*Exercise*
Could you please transcribe the data exactly, without the pictures?

Top of Study material

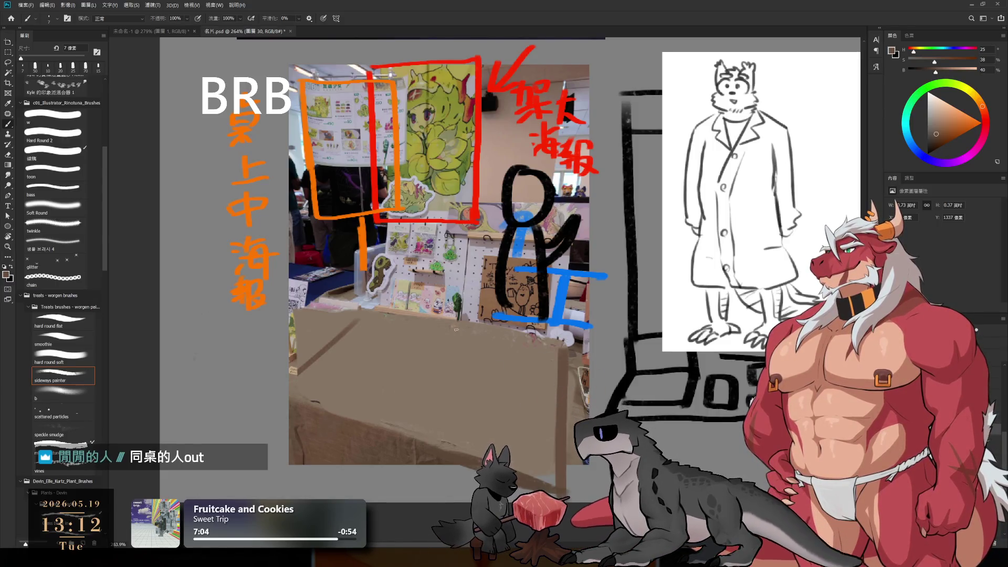
left_click(546, 307, "alt")
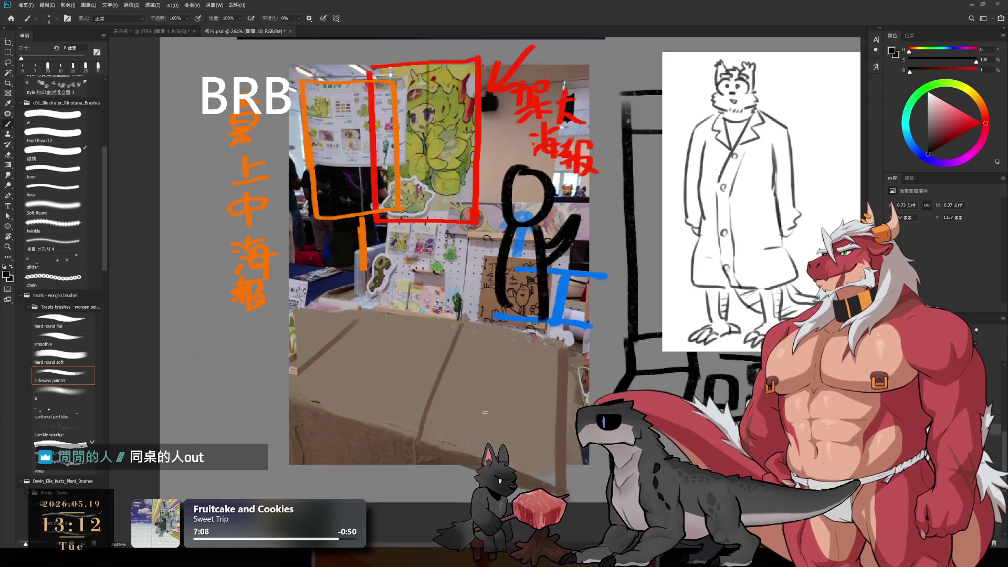
key("ctrl+z")
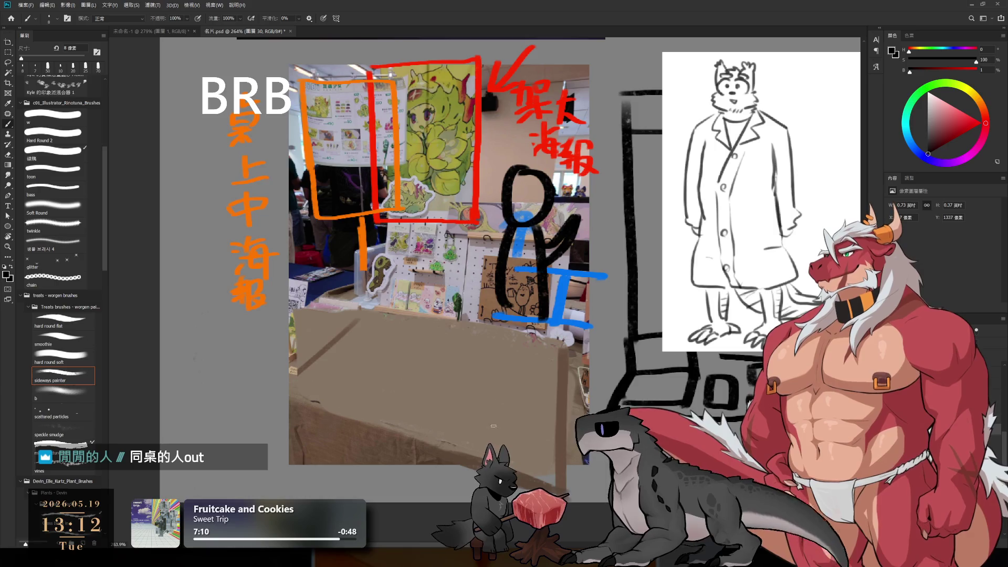
Draw a box's base bracket and raised lid outline on the cardboard, redoing misdrawn edges.
mouse_move(433, 387)
left_mouse_down()
mouse_move(414, 436)
mouse_move(517, 400)
left_mouse_up()
key("ctrl+z")
key("ctrl+z")
mouse_move(415, 439)
left_mouse_down()
mouse_move(475, 395)
mouse_move(555, 434)
left_mouse_up()
key("ctrl+z")
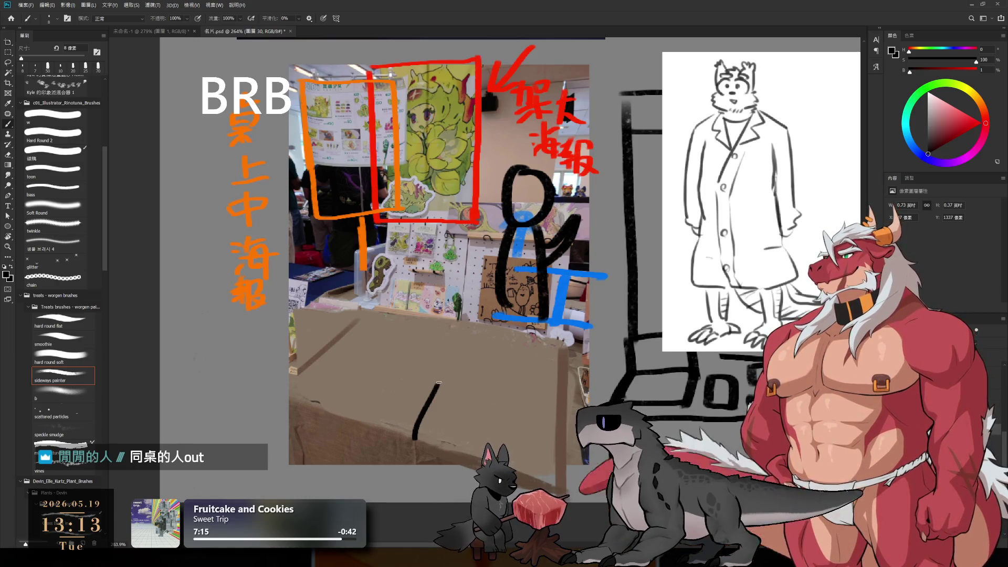
left_click_drag(436, 387, 529, 401)
mouse_move(438, 388)
left_mouse_down()
mouse_move(434, 321)
mouse_move(573, 351)
mouse_move(574, 376)
left_mouse_up()
key("ctrl+z")
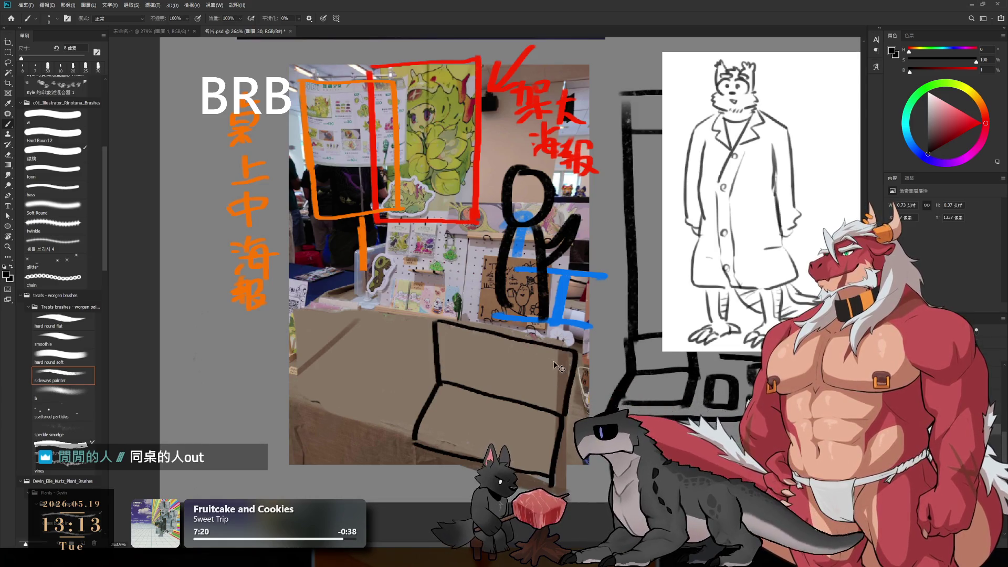
key("ctrl+z")
mouse_move(437, 323)
left_mouse_down()
mouse_move(571, 350)
mouse_move(572, 377)
left_mouse_up()
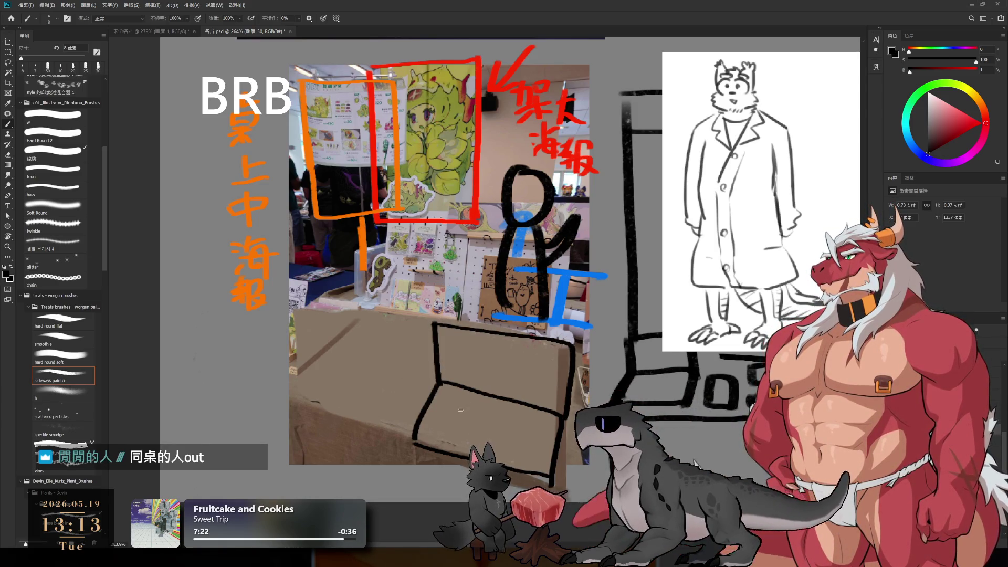
Add a thin inner rectangle inside the lid, then undo the box outline.
mouse_move(451, 336)
left_mouse_down()
mouse_move(452, 383)
mouse_move(447, 335)
mouse_move(546, 377)
left_mouse_up()
key("ctrl+z")
left_click_drag(447, 374, 528, 391)
key("ctrl+z")
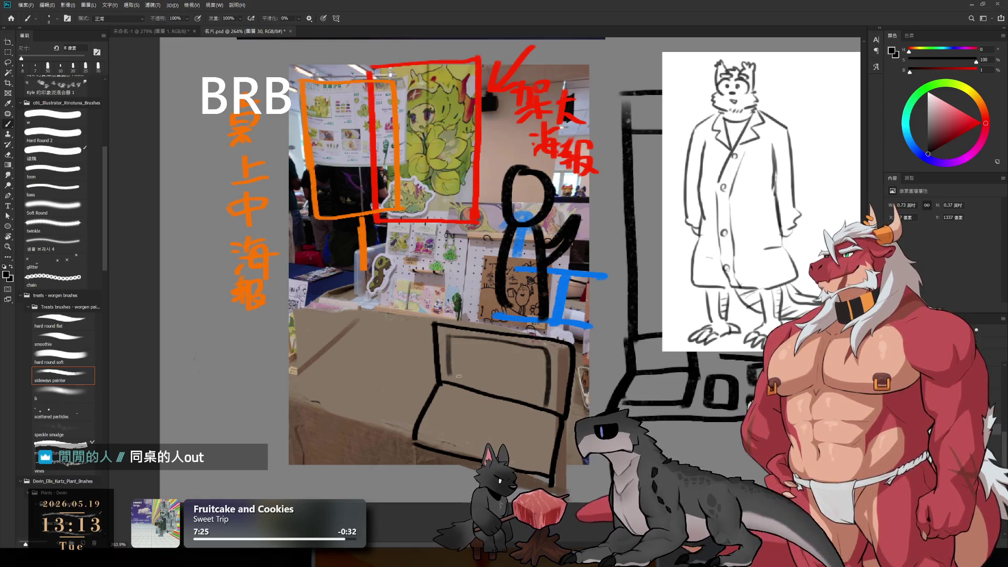
left_click_drag(455, 376, 528, 398)
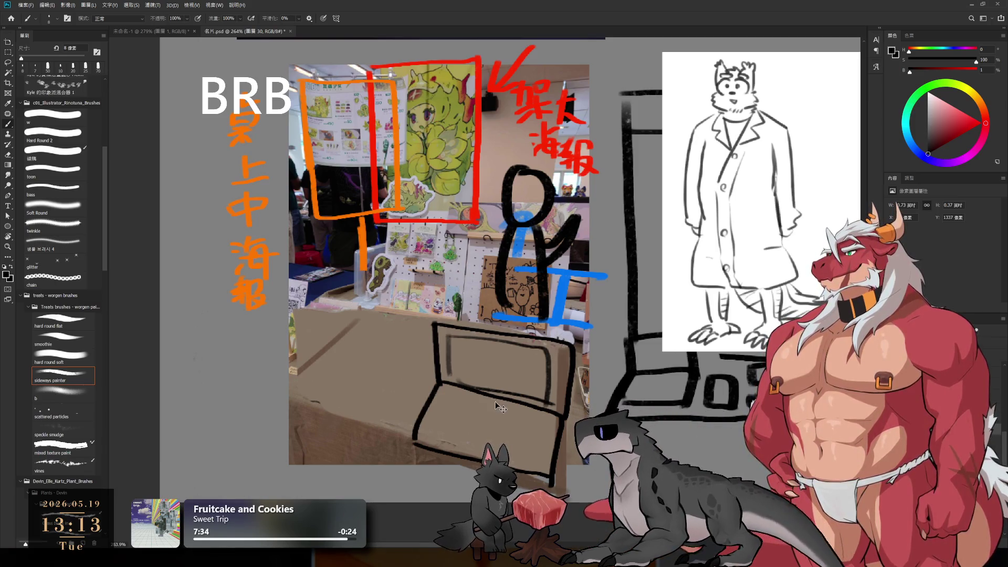
key("ctrl+z")
key("ctrl+z")
key("ctrl+z")
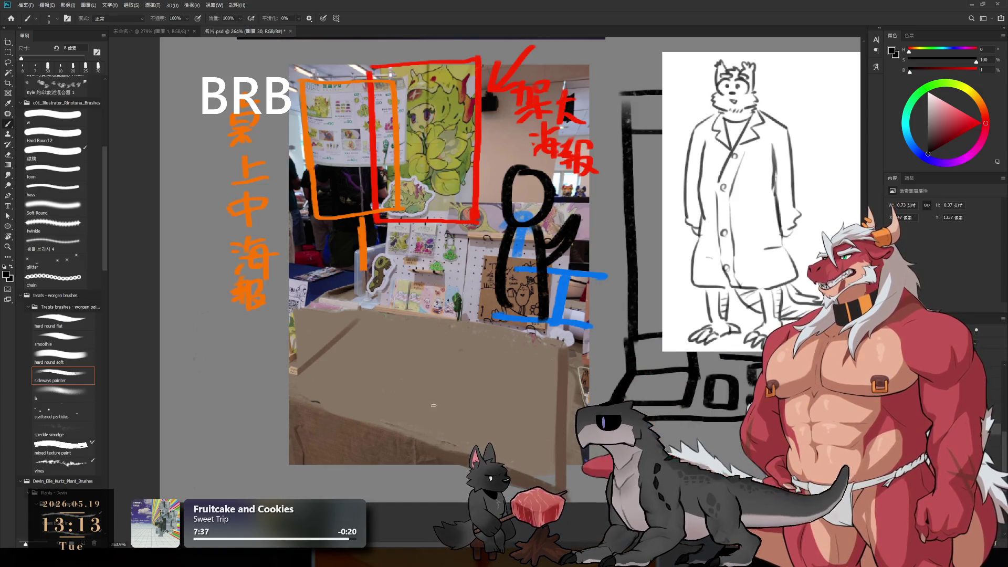
Sketch two small box shapes near the bottom and a chair seat with a leg above them.
mouse_move(428, 434)
left_mouse_down()
mouse_move(478, 418)
mouse_move(436, 405)
mouse_move(479, 441)
left_mouse_up()
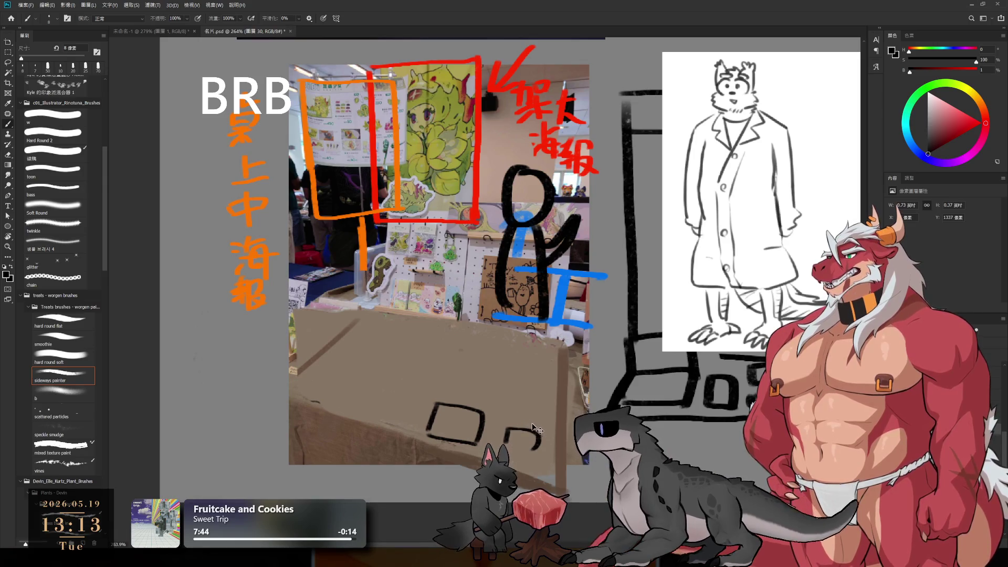
left_click_drag(516, 438, 525, 400)
left_click_drag(536, 450, 505, 438)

Bottom of Study material

*Solution for this problem*
left_click(546, 307, "alt")
key("ctrl+z")
Draw a box's base bracket and raised lid outline on the cardboard, redoing misdrawn edges.
mouse_move(433, 387)
left_mouse_down()
mouse_move(414, 436)
mouse_move(517, 400)
left_mouse_up()
key("ctrl+z")
key("ctrl+z")
mouse_move(415, 439)
left_mouse_down()
mouse_move(475, 395)
mouse_move(555, 434)
left_mouse_up()
key("ctrl+z")
left_click_drag(436, 387, 529, 401)
mouse_move(438, 388)
left_mouse_down()
mouse_move(434, 321)
mouse_move(573, 351)
mouse_move(574, 376)
left_mouse_up()
key("ctrl+z")
key("ctrl+z")
mouse_move(437, 323)
left_mouse_down()
mouse_move(571, 350)
mouse_move(572, 377)
left_mouse_up()
Add a thin inner rectangle inside the lid, then undo the box outline.
mouse_move(451, 336)
left_mouse_down()
mouse_move(452, 383)
mouse_move(447, 335)
mouse_move(546, 377)
left_mouse_up()
key("ctrl+z")
left_click_drag(447, 374, 528, 391)
key("ctrl+z")
left_click_drag(455, 376, 528, 398)
key("ctrl+z")
key("ctrl+z")
key("ctrl+z")
Sketch two small box shapes near the bottom and a chair seat with a leg above them.
mouse_move(428, 434)
left_mouse_down()
mouse_move(478, 418)
mouse_move(436, 405)
mouse_move(479, 441)
left_mouse_up()
left_click_drag(516, 438, 525, 400)
left_click_drag(536, 450, 505, 438)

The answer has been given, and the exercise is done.